Dans une époque plus récente, Alexandra Lapierre a rappelé les destins croisés de Nancy et Maud Cunard, mère et fille vivant de la fortune de la compagnie maritime éponyme et se livrèrent une rivalité à mort racontée dans « Avec toute ma colère »
Si je cite volontairement ces livres, c'est bien parce que les femmes oubliées de l'Histoire sont au coeur du travail d'Alexandra Lapierre. Elle en fait encore la preuve avec ce nouveau titre, « Belle Greene ».
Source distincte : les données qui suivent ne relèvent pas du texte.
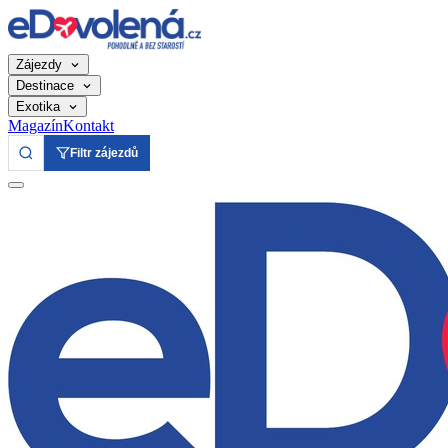
Zájezdy
Destinace
Exotika
Magazín
Kontakt
Filtr zájezdů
Dans l'Amérique puritaine du début du XXème siècle, cette jeune femme dénote. Venue de nulle part, elle parvient à intégrer les milieux artistiques new-yorkais, devenant la bibliothécaire attitrée de la fameuse Morgan library, sanctuaire dans lequel le milliardaire JP Morgan entassent ses acquisitions faites en Europe entre tableaux des maitres de la Renaissance et livres anciens.
Ces deux êtres que tout oppose vont devenir inséparables et ayant la confiance totale de son big chef, la sémillante Belle va dépenser des millions de dollars pour constituer l'une des plus belles collections d'art privée encore visible aujourd'hui.
Mais l'autre facette de Belle Greene, c'est aussi le secret de sa naissance. Issue d'un métissage, la peau de Belle est pratiquement blanche et dans l'Amérique ségrégationniste, mentir sur ses origines sera le seul moyen de se construire un avenir. Jamais Belle da Costa Greene ne révèlera qu'elle est noire, sacrifiant au passage sa vie personnelle et amoureuse.
Le parcours de Belle Greene est passionnant et sous la plume romanesque d'Alexandra Lapierre, il devient une fabuleuse aventure dans laquelle le lecteur embarque avec jubilation. Ouvrez le livre d'Alexandra Lapierre, vous ne pourrez plus le lâcher avant la dernière page. Et quelle femme ! Quel destin !
« Belle Greene » d'Alexandra Lapierre est publié chez Flammarion.